Many users opt for multi-disk systems rather than carry the cost of high-capacity NVMe drives. A multi-disk system usually contains an SSD or M.2 NVMe with the operating system and critical programs on it, with the bulk of file storage taking place on slower hard disks and SSDs.
Check out my article here about how much free space you need on your SSD.
Laptop users are unfortunately limited to a single hard drive in most cases. Thankfully, they can carry external storage; however, this isn’t always convenient.
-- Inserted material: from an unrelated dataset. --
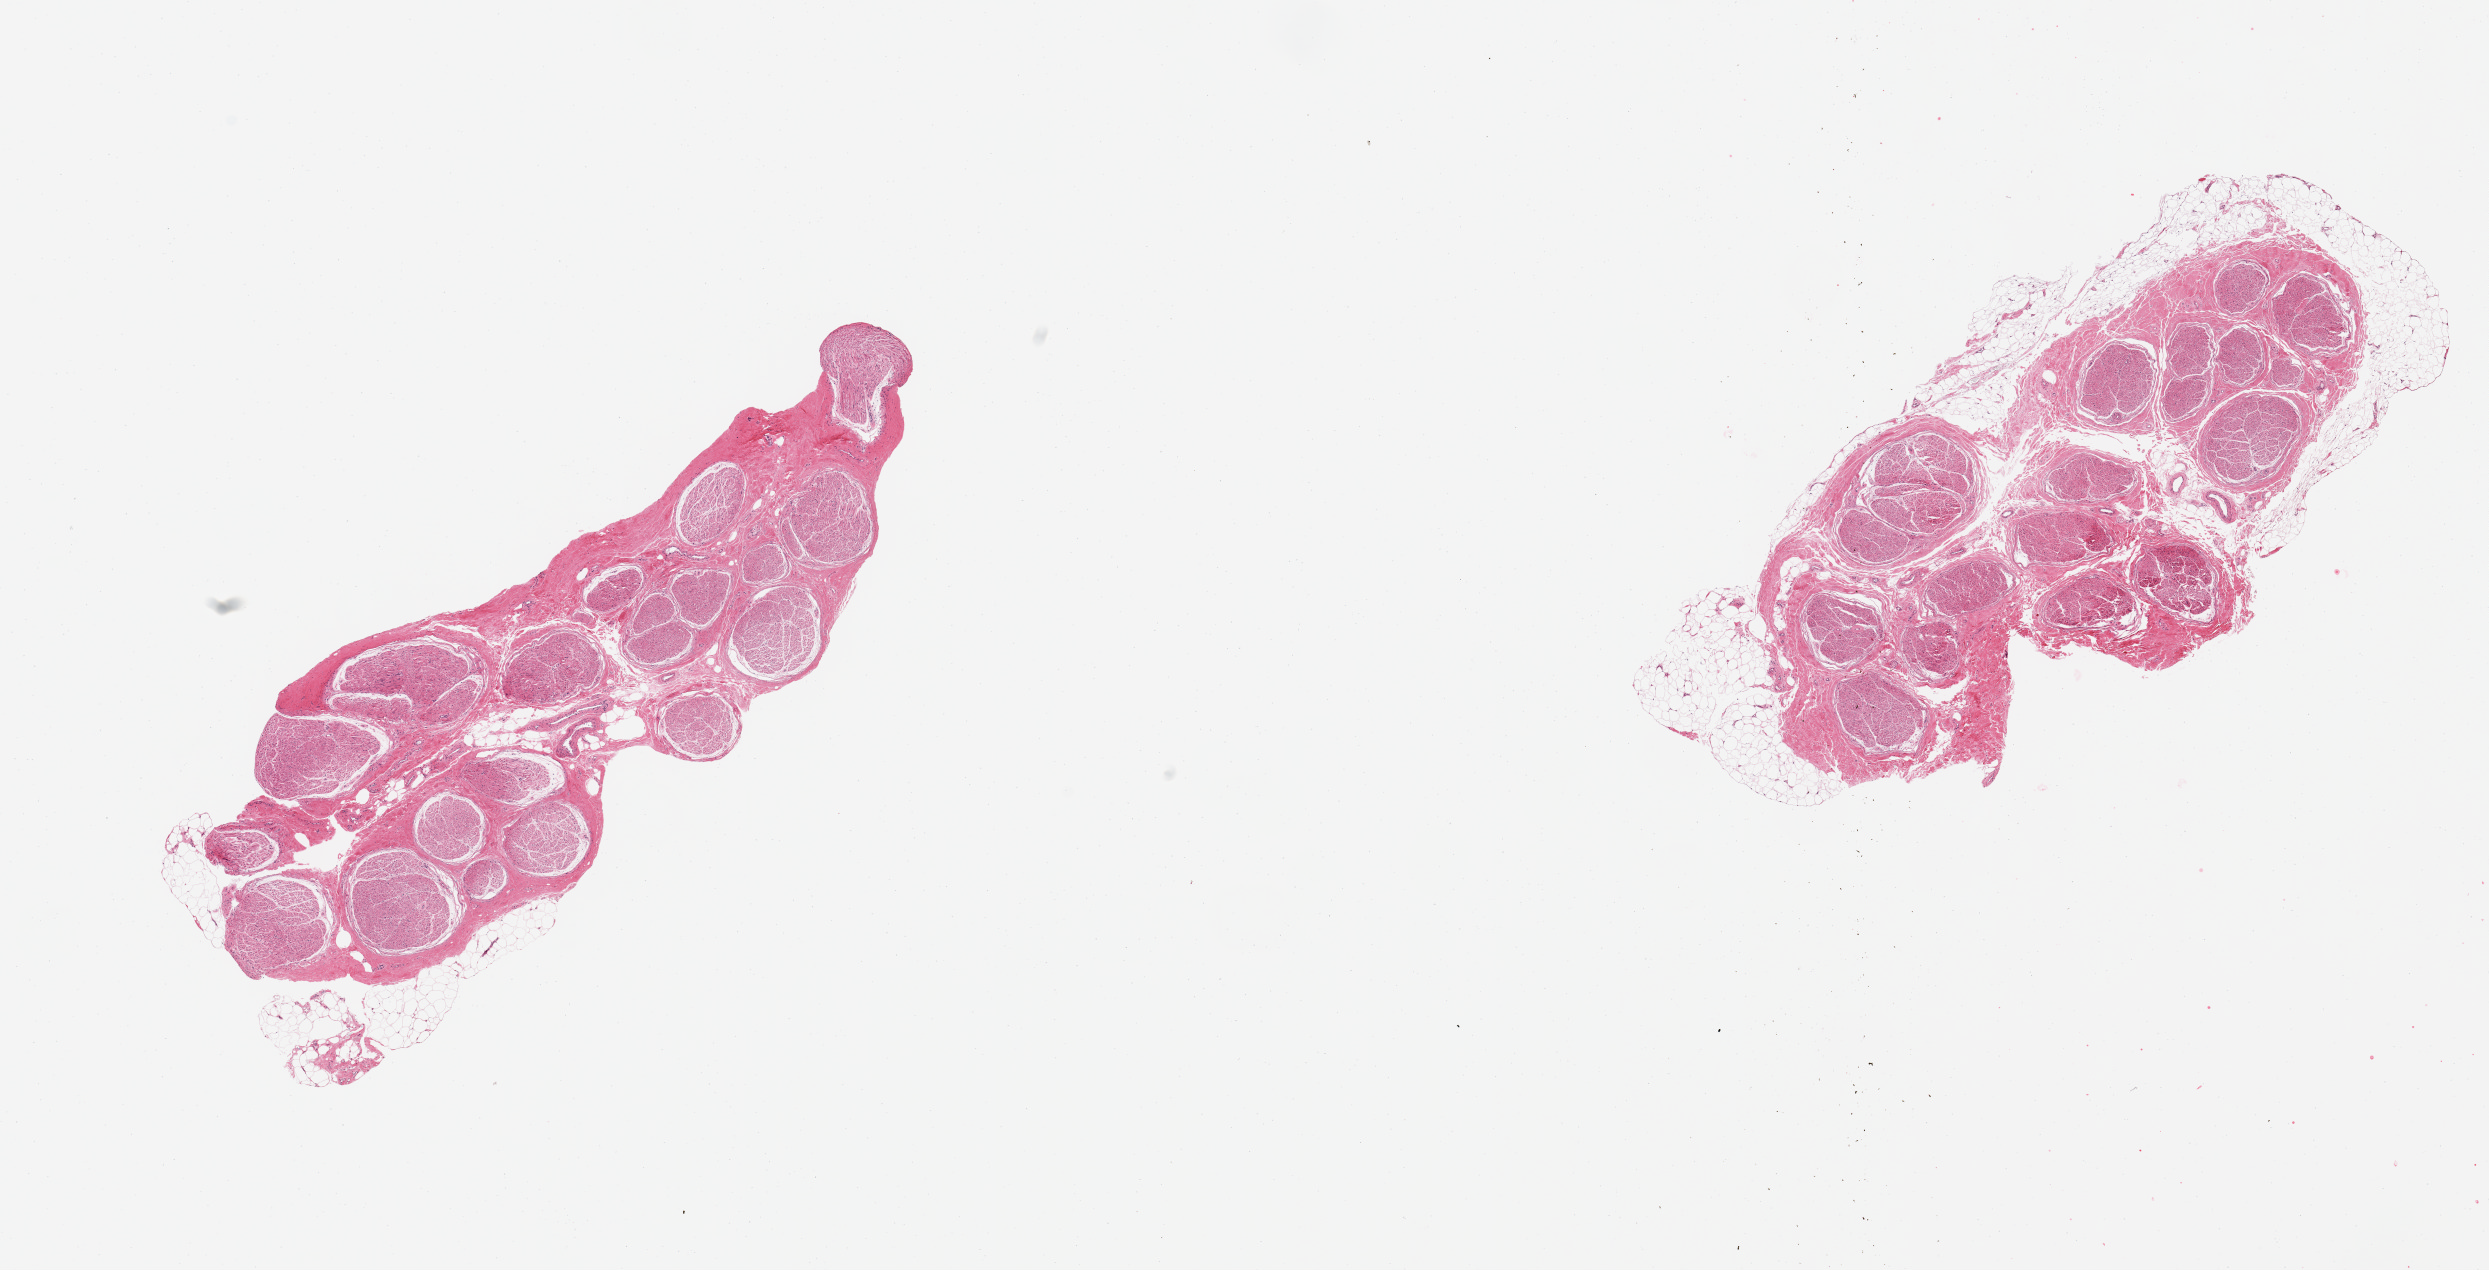
Whole-slide image, haematoxylin and eosin stain — low-resolution overview of the scanned area, about 19.7 x 10.0 mm. PAXgene-fixed, paraffin-embedded tissue. Section of tibial nerve (target tissue). Donor tissue sample.
• review note (as recorded): 2 pieces, partial rims of adherent fat up to ~0.7mm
You might find yourself weighing the cost/benefit of upgrading your storage.
How Much Faster Are NVMe M.2 SSDs Compared to HDDs and SSDs?
It’s hardly a comparison, but for brevity, here is how things stack up in the race for the fastest boot speeds:
- M.2 NVMe SSDs can boot in under 10 seconds. Tom’s Hardware reported a 4.93-second boot time in 2019.
- SATA-based SSDs can boot in 10-15 seconds. In most cases, a good SATA SSD and a healthy system will perform adequately compared to M.2 NVMe.
- Hard Disk Drives can take minutes to boot. Depending on how fragmented the system is, they might even take longer.
Keep in mind that many other things will influence your boot speed. Everything from your choice of motherboard, your GPU, RAM, boot options, and overall system health can have an impact here.
Check out this helpful YouTube video for a side-by-side comparison:
POST Time Also Affects Boot Speed
We’re not talking about mail here – POST, for the uninitiated, stands for Power-On Self-Test. What is it? Your motherboard has to make sure it’s safe to power up and runs a few checks to ensure the hardware configuration is in good order before initiating the boot sequence.
When you first install a new component, the system can sometimes take longer than usual to boot up. This is because it has to recognize the new device and configure the system to boot correctly with the new hardware.
It stands to reason that a more complex system may take more time to boot up since it has to check multiple drives and peripherals before it can kick into high gear. Most modern motherboard manufacturers include some or other array of optimizations, for this reason, allowing the system to start faster.
Fast Startup Can Have Mixed Results
Windows implemented a new feature several years ago called Fast Startup, which for the most part, does what it says on the tin. Many users prefer to disable fast startup, reporting power state issues and unstable restarts.
Fast Startup creates an image file after you are signed out of Windows, with the intention of restoring the system to an active state faster than it could otherwise once it’s powered on again. This can sometimes cause issues, but for most end users, it can safely be left on and will improve boot time.
Windows Central has a guide on disabling and enabling Fast startup, with more details on why you might want to do this in the first place. The main reason for disabling Fast startup is to ensure that the system powers down properly and does a full POST on startup.
In the comparison of boot speeds between SSD, M.2 NVMe, and HDD, there is hardly a comparison but it is important to note that there are many factors that can affect one’s boot speed.
There are tests that happen between the time you press the power button and the system actually booting, which can make it seem like your boot speed is slower than it actually is. Hopefully, this article has provided some clarity on boot speeds – it’s not just about the drive!